Del resto, questo si è visto anche nella vicina Vasto, dove la destra avrebbe potuto fare una scelta identitaria (Di Michele Marisi, se fosse toccato a FdI, o Alessandra Cappa, se fosse toccato alla Lega) o una scelta di prospettiva, alleandosi fin da subito con i dissidenti della sinistra, sia perché erano tali (e la sinistra si spaccava per la prima volta) e sia perché avevano espresso una candidatura di prestigio e di tradizione. Invece, l’identità è scattata a frittata fatta, su Guido Giangiacomo, la cui compostezza personale non è riuscita a coprire l’incapacità decisionale della coalizione storicamente alternativa.
Hanno vinto i partiti, i candidati ed il leader di centrosinistra, che stavolta hanno avuto il voto di Enrico Letta: non di Conte e men che meno di Renzi, anche se i voti raccolti da Carlo Calenda a Roma andranno ben studiati. Ed hanno vinto perché, come detto, la destra li ha fatti praticamente giocare a porta vuota. Tuttavia va rilevato che anche dove hanno avuto insidie interne, ne sono usciti alla grande. A Napoli hanno avuto contro un padreterno come Bassolino e l’hanno saputo rendere innocuo facendo l’accordo coi 5 Stelle su un ministro del Conte II. E’ probabile che Enrico Letta lavorerà distribuendo incarichi, per far rientrare i noti dissapori con Renzi e Calenda (fuoriusciti dal Pd), mentre ha già detto che l’alleanza con i % Stelle di Conte non si discute. Ovviamente si tratta di un Conte moderato e non borgataro.

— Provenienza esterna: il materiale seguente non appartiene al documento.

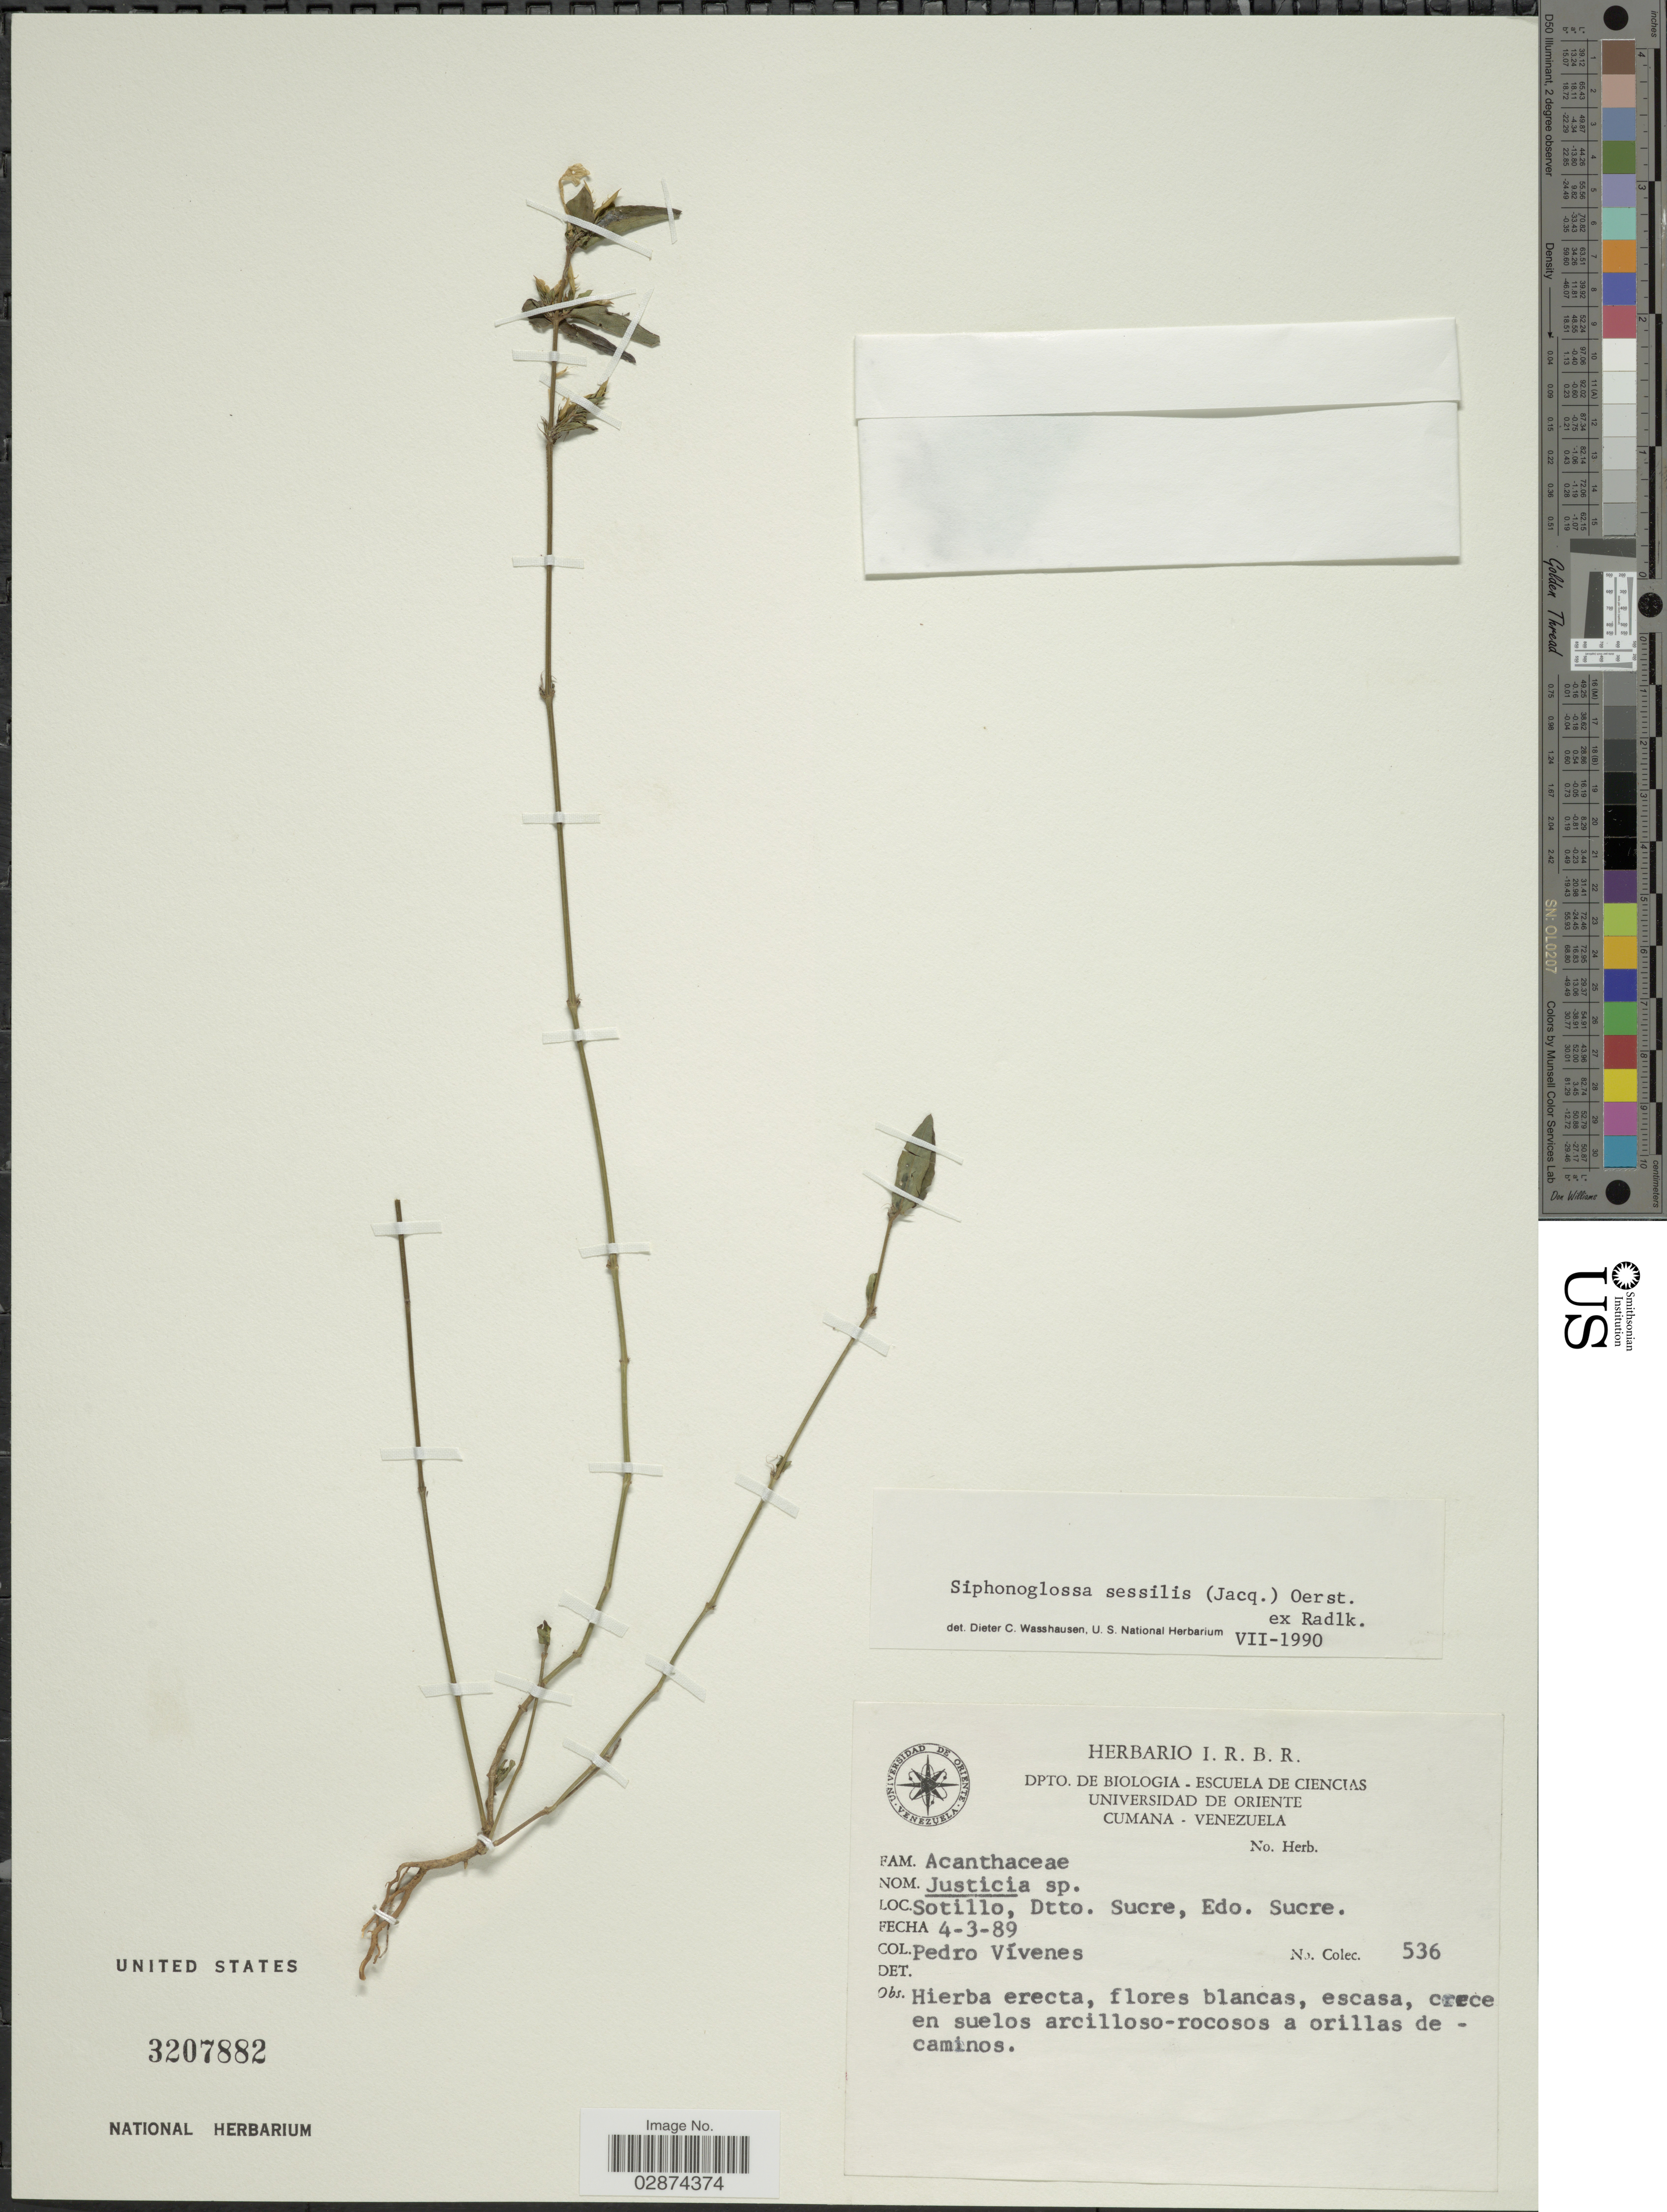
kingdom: Plantae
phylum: Tracheophyta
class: Magnoliopsida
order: Lamiales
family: Acanthaceae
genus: Justicia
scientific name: Justicia sessilis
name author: Jacq.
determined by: Fisher, Amanda, (LOB), California State University, Long Beach (UNITED STATES)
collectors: P. Vivenes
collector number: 536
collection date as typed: Transcribed d/m/y: 4/3/89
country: Venezuela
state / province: Sucre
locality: Sotillo, Dtto. Sucre, Edo. Sucre.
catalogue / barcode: US 3207882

A Vasto ha vinto nettamente Francesco Menna. Gli avversari più incazzati dicono che ha vinto per il clientelismo, che sicuramente c’è. Ma c’è anche stata anche presenza amministrativa costante nei gangli sociali: tanto per fare un esempio, la più votata del Pd, Anna Bosco, l’ho incontrata tutte le volte che ho partecipato a iniziative nelle scuole vastesi. Ci sono poi stati, come abbiamo visto, gli errori della destra. Ma credo che ci sia da fare anche un ragionamento più complesso, puramente gramsciano, legato ai 20.000 residenti che sono arrivati a Vasto dall’era prosperiana, quando la Dc prendeva il 63%. Si tratta di ceti operai e del ceto impiegatizio, che nei Comuni interni di provenienza erano di centrosinistra e tali sono restati a Vasto, anche per strategiche candidature messe in campo. A proposito delle quali va rilevato che la seconda lista più votata a sinistra è stata promossa da imprenditori vastesi, a dimostrazione che la coalizione di Menna è veramente interclassista.